Here is my experience.
My first step in treating a hoof abscess is to gather supplies and medications. This way it’s handy in the barn aisle or stall.
- A bucket
- An Easyboot Soaker
- Epsom salt and Betadine
- Epsom salt poultice (if you cannot soak)
- Hydrogen peroxide
- A syringe
- Hoof pick
- Duct tape
- Vet wrap
- Easyboot Trail or Easyboot Cloud
- Gold Bond Powder
Note: If your vet has prescribed antibiotics and Bute, follow your doctor’s instructions as long as the abscess has blown and you are seeing drainage.
After gathering all your supplies, clean the hoof gently using a hoof pick and squirt hydrogen peroxide in the infected area. Make sure the pus and debris is cleaned out thoroughly for soaking. Next, place the Soaker boot on your horse and fill the boot with Epsom salt, betadine and hot water. Soak the hoof for about 10-15 minutes once a day for 3-4 days. If you can’t soak the horses foot, use an Epsom salt poultice. Put a generous amount around the abscess/hoof, wrap and then leave on for 24 hours. Repeat for 3-4 days.
Once you have soaked the hoof, keep the hoof dry and clean. For my horse Summer Flame, I also packed the hoof with betadine/Epsom salt soaked gauze. I wrapped it with duct tape and vet wrap for 3 days until I could put her out with the other horses in boots.
Photo: Summer Flame in her makeshift boot
Keep the hoof clean, packed, and bandaged for several days, depending on how long it takes for the lameness to disappear. If the infection is deep in the hoof, the process of eliminating the infection and relieving the horse of pain will take longer.
In Summer Flame’s case, because the abscess was slow to heal and she still had swelling, I stopped wrapping her hoof and put her in the Easyboot Trails with medicated padding. I also continued with her prescribed antibiotics. She did very well turned out 24/7 in the boots. I checked them once a day to make sure they were staying on and not causing additional issues. She wore them for another week until the vet gave the “okay” for them to come off.

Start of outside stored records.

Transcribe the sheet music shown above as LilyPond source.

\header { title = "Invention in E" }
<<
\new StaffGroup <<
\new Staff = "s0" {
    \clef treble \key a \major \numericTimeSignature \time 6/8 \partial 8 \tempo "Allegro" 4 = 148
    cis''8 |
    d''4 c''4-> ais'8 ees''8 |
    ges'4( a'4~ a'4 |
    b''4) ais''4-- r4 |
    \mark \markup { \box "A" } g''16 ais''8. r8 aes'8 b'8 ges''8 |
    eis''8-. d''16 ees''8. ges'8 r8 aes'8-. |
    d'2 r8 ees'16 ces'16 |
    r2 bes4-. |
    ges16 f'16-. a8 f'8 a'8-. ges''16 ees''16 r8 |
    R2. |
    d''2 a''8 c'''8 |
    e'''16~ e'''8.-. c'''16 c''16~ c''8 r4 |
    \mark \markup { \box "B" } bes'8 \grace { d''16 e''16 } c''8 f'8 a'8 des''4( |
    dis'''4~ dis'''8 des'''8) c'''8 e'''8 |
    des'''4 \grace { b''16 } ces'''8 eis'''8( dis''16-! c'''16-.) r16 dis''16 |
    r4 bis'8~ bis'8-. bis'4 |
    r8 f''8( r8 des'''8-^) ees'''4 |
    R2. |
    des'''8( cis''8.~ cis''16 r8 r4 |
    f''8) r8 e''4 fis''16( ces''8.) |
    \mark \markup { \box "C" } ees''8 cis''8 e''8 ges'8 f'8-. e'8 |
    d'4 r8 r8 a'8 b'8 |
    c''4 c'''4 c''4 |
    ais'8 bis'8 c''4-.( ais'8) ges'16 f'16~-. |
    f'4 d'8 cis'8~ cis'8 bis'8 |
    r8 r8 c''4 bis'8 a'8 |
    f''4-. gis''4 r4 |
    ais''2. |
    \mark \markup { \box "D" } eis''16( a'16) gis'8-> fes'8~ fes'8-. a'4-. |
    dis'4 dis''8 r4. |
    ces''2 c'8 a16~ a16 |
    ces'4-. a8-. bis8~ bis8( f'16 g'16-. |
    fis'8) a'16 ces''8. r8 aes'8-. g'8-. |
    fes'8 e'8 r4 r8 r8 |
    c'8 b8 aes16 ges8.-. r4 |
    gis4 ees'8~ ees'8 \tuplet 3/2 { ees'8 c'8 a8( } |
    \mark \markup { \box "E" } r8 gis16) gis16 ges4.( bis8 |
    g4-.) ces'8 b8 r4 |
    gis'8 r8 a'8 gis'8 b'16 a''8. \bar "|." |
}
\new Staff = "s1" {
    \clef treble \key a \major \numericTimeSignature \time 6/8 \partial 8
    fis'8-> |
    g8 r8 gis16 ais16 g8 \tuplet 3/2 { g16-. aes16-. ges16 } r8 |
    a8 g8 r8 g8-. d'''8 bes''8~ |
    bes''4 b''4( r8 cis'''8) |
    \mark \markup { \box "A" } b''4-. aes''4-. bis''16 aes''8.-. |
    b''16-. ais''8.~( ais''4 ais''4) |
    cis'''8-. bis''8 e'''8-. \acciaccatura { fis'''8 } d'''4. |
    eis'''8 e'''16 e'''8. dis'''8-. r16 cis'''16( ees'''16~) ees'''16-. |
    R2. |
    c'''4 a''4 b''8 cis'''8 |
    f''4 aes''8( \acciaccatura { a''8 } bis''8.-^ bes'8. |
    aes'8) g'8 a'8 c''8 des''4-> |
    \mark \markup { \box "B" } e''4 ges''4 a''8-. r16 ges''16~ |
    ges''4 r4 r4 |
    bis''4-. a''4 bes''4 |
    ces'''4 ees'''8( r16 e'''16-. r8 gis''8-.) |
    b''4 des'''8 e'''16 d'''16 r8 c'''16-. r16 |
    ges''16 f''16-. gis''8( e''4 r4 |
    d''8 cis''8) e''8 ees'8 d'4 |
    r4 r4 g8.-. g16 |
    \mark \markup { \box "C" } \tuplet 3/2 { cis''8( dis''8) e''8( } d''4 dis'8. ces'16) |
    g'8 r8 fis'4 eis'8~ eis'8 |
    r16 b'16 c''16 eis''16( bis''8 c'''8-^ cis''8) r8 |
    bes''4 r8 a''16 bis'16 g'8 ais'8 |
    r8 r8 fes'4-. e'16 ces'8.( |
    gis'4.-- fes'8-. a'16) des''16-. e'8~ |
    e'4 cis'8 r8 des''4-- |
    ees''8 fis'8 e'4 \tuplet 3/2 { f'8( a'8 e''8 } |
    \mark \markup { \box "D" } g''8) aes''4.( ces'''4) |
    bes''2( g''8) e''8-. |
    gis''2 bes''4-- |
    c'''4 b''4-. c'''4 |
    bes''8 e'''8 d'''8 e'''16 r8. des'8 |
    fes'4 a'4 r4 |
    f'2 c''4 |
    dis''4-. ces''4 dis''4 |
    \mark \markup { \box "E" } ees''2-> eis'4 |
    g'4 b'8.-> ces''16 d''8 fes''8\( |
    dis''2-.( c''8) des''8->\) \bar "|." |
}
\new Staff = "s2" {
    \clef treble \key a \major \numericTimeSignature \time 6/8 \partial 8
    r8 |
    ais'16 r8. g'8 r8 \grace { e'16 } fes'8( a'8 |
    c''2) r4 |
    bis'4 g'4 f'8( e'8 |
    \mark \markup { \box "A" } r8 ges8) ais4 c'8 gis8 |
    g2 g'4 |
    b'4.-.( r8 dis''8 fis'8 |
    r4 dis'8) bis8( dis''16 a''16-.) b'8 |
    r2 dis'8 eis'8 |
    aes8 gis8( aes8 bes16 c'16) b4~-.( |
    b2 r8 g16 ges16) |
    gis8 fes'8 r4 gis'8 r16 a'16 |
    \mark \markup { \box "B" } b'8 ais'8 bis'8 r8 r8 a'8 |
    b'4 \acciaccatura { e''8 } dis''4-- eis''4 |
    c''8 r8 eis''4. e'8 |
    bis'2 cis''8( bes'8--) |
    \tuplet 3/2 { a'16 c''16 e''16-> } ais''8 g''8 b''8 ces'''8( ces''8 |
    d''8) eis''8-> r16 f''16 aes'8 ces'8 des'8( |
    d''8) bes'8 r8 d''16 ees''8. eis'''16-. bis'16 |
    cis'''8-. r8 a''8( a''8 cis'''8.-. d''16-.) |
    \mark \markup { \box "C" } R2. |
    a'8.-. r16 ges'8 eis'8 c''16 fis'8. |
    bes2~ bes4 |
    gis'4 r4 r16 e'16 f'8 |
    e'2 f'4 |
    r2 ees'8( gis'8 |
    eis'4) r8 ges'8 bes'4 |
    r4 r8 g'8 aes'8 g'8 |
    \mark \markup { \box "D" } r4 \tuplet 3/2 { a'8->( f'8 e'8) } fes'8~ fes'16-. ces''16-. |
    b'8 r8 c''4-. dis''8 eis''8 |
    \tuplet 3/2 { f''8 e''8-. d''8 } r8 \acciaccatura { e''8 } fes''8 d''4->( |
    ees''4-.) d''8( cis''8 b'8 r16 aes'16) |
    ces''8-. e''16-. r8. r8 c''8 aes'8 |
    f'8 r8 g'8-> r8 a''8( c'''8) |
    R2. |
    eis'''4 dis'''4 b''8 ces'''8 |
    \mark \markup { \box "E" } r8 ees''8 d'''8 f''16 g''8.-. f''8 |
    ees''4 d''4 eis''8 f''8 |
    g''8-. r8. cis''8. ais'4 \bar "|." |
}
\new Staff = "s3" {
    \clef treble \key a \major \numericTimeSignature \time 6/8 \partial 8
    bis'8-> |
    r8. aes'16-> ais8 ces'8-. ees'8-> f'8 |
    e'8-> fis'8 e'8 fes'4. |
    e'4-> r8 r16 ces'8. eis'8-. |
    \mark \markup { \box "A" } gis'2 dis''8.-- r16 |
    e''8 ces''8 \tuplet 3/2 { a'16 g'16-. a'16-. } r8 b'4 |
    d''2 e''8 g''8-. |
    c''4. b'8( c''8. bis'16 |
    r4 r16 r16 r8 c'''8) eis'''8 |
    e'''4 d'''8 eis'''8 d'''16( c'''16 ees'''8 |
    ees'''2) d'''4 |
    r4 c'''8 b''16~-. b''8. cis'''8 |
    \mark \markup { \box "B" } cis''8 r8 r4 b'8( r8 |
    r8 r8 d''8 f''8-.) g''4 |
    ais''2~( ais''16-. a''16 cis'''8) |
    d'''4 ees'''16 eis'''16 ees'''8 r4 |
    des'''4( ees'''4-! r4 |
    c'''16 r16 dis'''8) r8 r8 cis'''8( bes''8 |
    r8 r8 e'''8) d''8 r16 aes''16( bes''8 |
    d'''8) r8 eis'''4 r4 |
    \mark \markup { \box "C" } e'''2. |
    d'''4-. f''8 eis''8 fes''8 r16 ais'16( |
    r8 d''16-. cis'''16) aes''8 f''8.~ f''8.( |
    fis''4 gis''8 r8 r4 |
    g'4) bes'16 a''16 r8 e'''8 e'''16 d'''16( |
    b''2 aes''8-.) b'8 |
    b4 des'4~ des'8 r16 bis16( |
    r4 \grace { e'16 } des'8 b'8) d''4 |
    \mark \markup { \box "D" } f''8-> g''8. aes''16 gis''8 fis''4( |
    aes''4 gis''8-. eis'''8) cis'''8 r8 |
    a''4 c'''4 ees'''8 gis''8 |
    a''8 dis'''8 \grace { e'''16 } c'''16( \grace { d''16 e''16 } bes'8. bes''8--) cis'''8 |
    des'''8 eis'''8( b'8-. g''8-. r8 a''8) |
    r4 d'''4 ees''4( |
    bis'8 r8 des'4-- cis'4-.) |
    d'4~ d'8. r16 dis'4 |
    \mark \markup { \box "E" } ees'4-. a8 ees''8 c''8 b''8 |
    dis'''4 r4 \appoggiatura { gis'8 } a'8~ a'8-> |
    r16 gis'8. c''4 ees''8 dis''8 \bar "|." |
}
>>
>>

Note: if you leave the boots on for long periods of time, add Gold Bond Powder or a copper sulfate mix to prevent bacteria growth.
Photo: Summer Flame in the Trail boot
Here are the preventative measures I follow:
- Maintain a regular farrier schedule
- Feed a quality hoof supplement
- Clean the hoof daily (If I can’t get to the barn, I clean the hoof every two days)
In addition, keeping your pastures and paddocks clean as well as not over bathing your horse should reduce the risk of abscess development. If you have rocks in your paddock, removing them can help keep your horse from a stone bruise, which can lead to an abscess.
No matter how much you take preemptive steps to ensure no abscesses, there still might be a day when one does appear. Stay calm and act promptly in consulting your veterinarian and farrier. Be prepared and have the provisions you will need on hand to treat the problem.